Mając na uwadze powyższe wniósł o:

1.  zmianę zaskarżonego wyroku w całości tj. uwzględnienie powództwa w całości,

2.  ewentualnie w razie przyjęcia, iż Sąd I instancji nie rozpoznał istoty sprawy tj. oddalił powództwo z uwagi na niedochowanie terminu na złożenie oświadczenia o (...), czy też w ogóle nie przeprowadził postępowania dowodowego, uchylenie zaskarżonego wyroku i przekazanie sprawy do ponownego rozpoznania

3.  zasądzenie od pozwanego na rzecz powoda kosztów postępowania apelacyjnego, w tym kosztów zastępstwa procesowego w instancji odwoławczej według norm przepisanych.

W odpowiedzi na apelację pozwany wniósł o oddalenie apelacji w całości oraz o zasądzenie od powoda na swoją rzecz zwrotu kosztów zastępstwa procesowego w postępowaniu apelacyjnym według norm przepisanych.
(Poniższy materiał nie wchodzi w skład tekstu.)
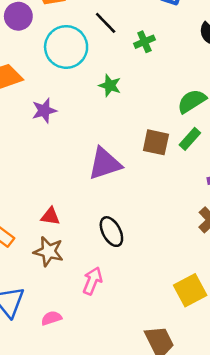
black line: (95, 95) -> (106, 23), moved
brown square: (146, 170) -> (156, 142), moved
Sąd Okręgowy zważył, co następuje.

Apelacja nie zasługiwała na uwzględnienie.

Sąd Okręgowy akceptuje w całości i przyjmuje za własne ustalenia faktyczne Sądu Rejonowego oraz dokonaną przez Sąd I instancji ocenę dowodów. Zgodnie zatem z treścią art. 387 § 2 1 pkt 1) k.p.c. nie istniała potrzeba powtarzania powyższych ustaleń.

Sąd Rejonowy dokładnie rozważył cały zgromadzony w sprawie materiał dowodowy i dokonał w oparciu o niego prawidłowych ustaleń faktycznych w zakresie okoliczności niezbędnych dla rozstrzygnięcia sprawy, nie dopuszczając się w tej mierze żadnej dowolności. Rozumowaniu Sądu nie sposób zarzucić sprzeczności z zasadami logicznego myślenia, wskazaniami wiedzy oraz doświadczeniem życiowym, stąd dokonana przez Sąd ocena zebranych w sprawie dowodów nie wykracza poza granice określone w art. 233 § 1 k.p.c.

Podkreślenia wymaga, że z obowiązku wynikającego z art. 378 § 1 k.p.c. nie wynika konieczność osobnego omówienia przez sąd w uzasadnieniu orzeczenia każdego argumentu podniesionego w apelacji. Za wystarczające należy uznać odniesienie się do sformułowanych w apelacji zarzutów i wniosków w sposób wskazujący na to, że zostały one przez sąd drugiej instancji w całości rozważone, przed wydaniem orzeczenia (por. m.in. wyroki Sądu Najwyższego z dnia 24 marca 2010 r., V CSK 296/09, M.Pr.Bank. 2012, nr 4, s. 19, z dnia 26 kwietnia 2012 r. CSK 300/11, OSNC 2012 r., nr 12. poz. 144, z dnia 4 września 2014 r., II CSK 478/13. OSNC – ZD 2015 r., nr D, poz. 64).

Analizując zarzuty apelacji wskazać należy, że w ocenie Sądu Okręgowego stanowią one jedynie polemikę z rozstrzygnięciem dokonanym przez Sąd Rejonowy, na podstawie której powód upatruje możliwość zmiany niesatysfakcjonującego go rozstrzygnięcia Sądu I instancji.

Sąd Okręgowy uznał zawarty w apelacji zarzut naruszenia prawa materialnego za nieuzasadniony.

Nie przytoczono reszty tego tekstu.